Former Corus steelmaking plant rises from the ashes
Britain's biggest steel plant has restarted production two years after it was dramatically mothballed in Teeside.
Over the weekend, the blast furnace at the former Corus steelworks in Redcar was relit – a move that will trigger the return of steelmaking to the site, according to owner SSI.
The plant will process scrap ferrous metal, offering a recycling boost for this material stream.
Thai-based SSI has taken on more than 1,000 workers – many of whom lost their jobs when previous owners Tata Steel mothballed the site in 2010 with the loss of 1,600 jobs.
The first steel slabs produced will initially be shipped to Thailand, but it is hoped some could be used in the UK for wind turbine manufacture.
The plant’s four gas stoves have been heating up since February to reach the required temperature of more than 1,200 degrees C.

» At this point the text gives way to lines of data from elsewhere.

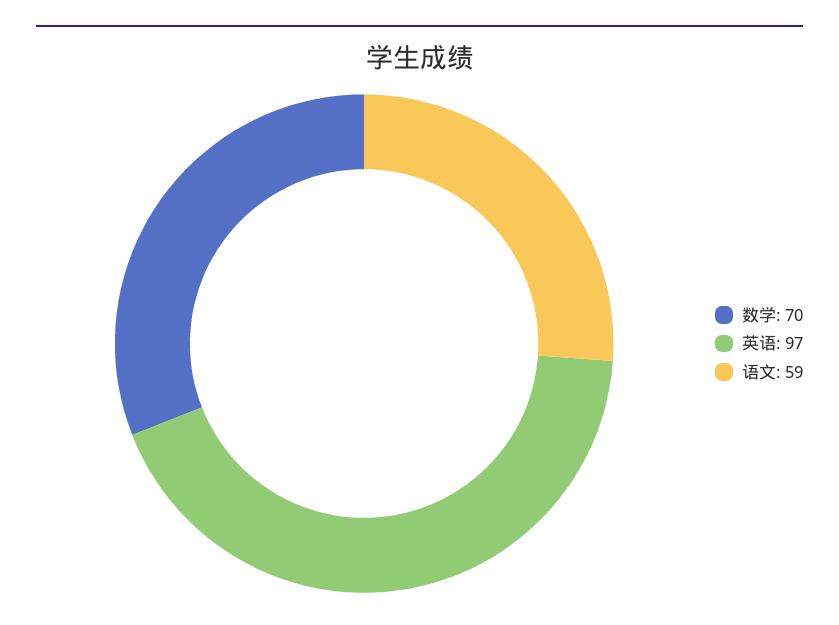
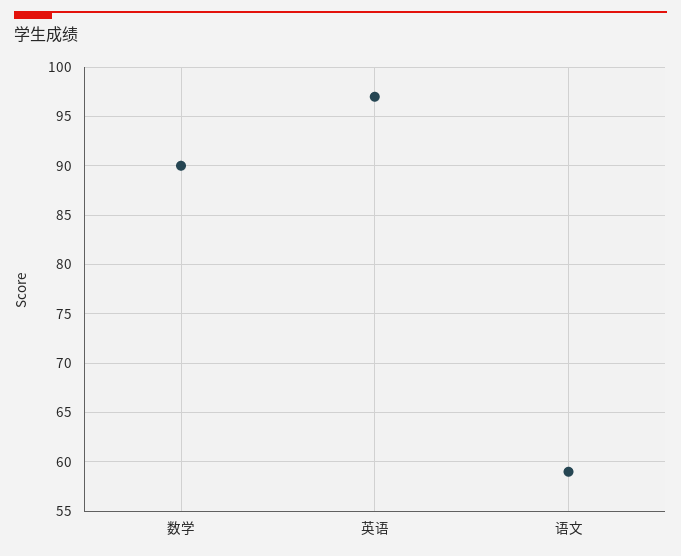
数学: 70 -> 90

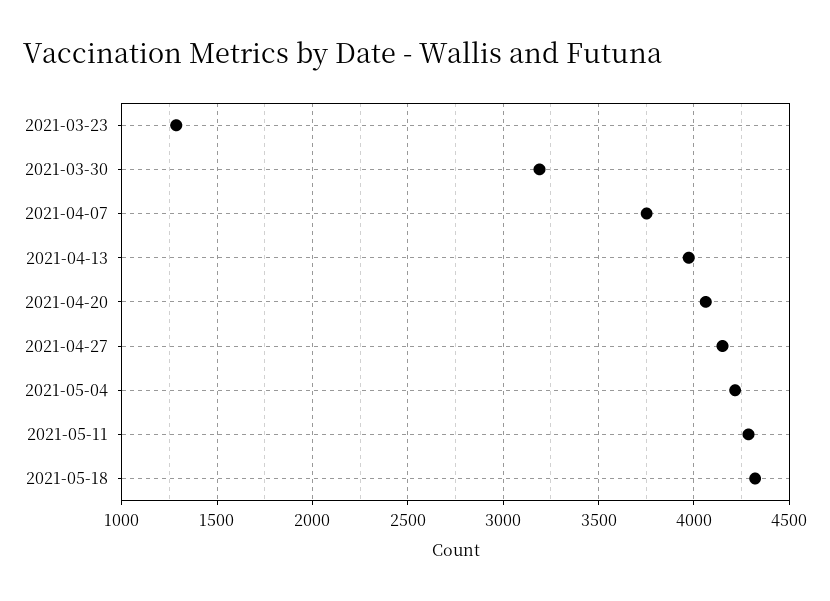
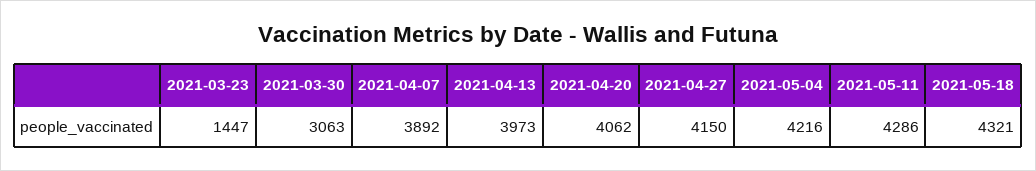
2021-03-23: 1300 -> 1447
2021-03-30: 3200 -> 3063
2021-04-07: 3750 -> 3892

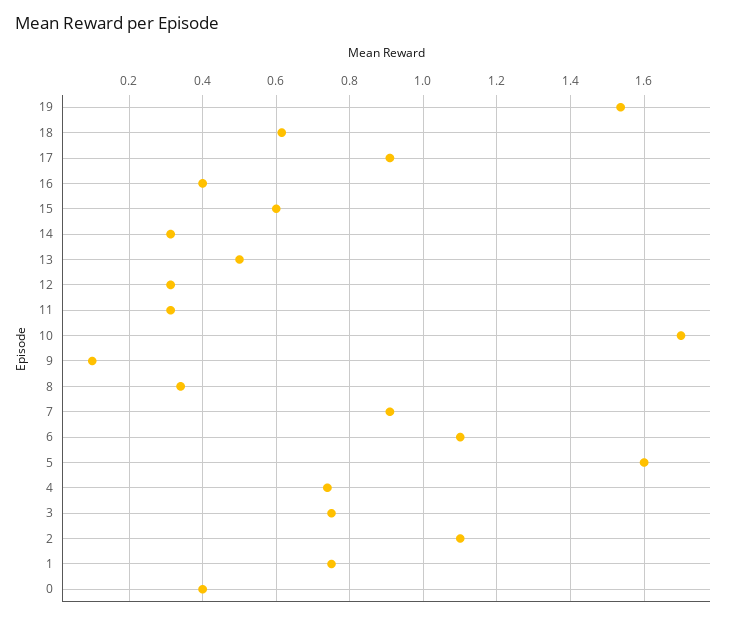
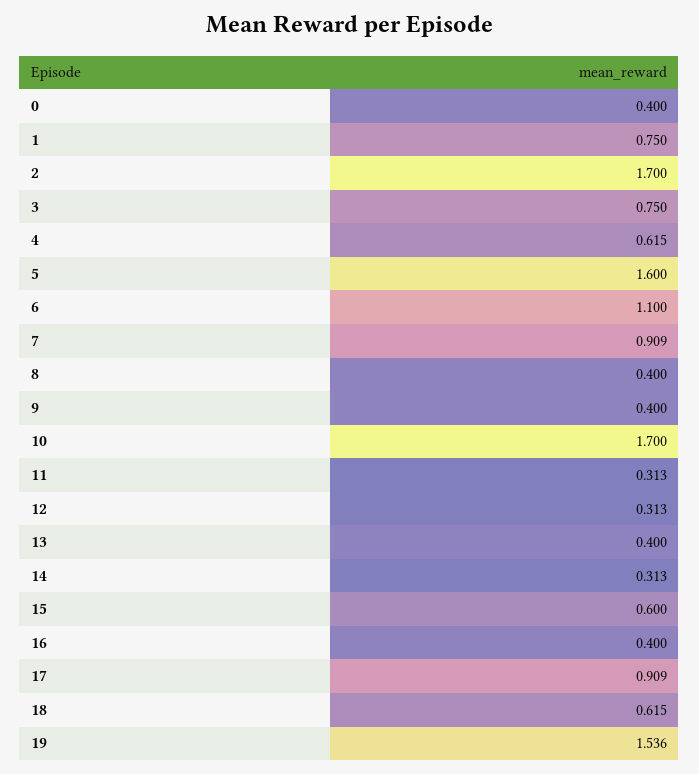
13: 0.5 -> 0.4
9: 0.1 -> 0.4
8: 0.34 -> 0.4
4: 0.74 -> 0.615
2: 1.1 -> 1.7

According to SSI UK’s chief executive Phil Dryden, the occasion marked an historic event. He said: “I would like to record my appreciation to all those who have been involved, for their commitment and hard work, on what has been a complex and demanding restart programme.
“I am very pleased that we can now look forward to resuming steelmaking at Teesside after a two year absence.”
Business Secretary Vince Cable has also welcomed the news. He said: “SSI and its workforce have worked very hard over the last year and should be congratulated on getting to this point.”
The blast furnace was due to be relit last December, but it was delayed by technical problems and industrial action.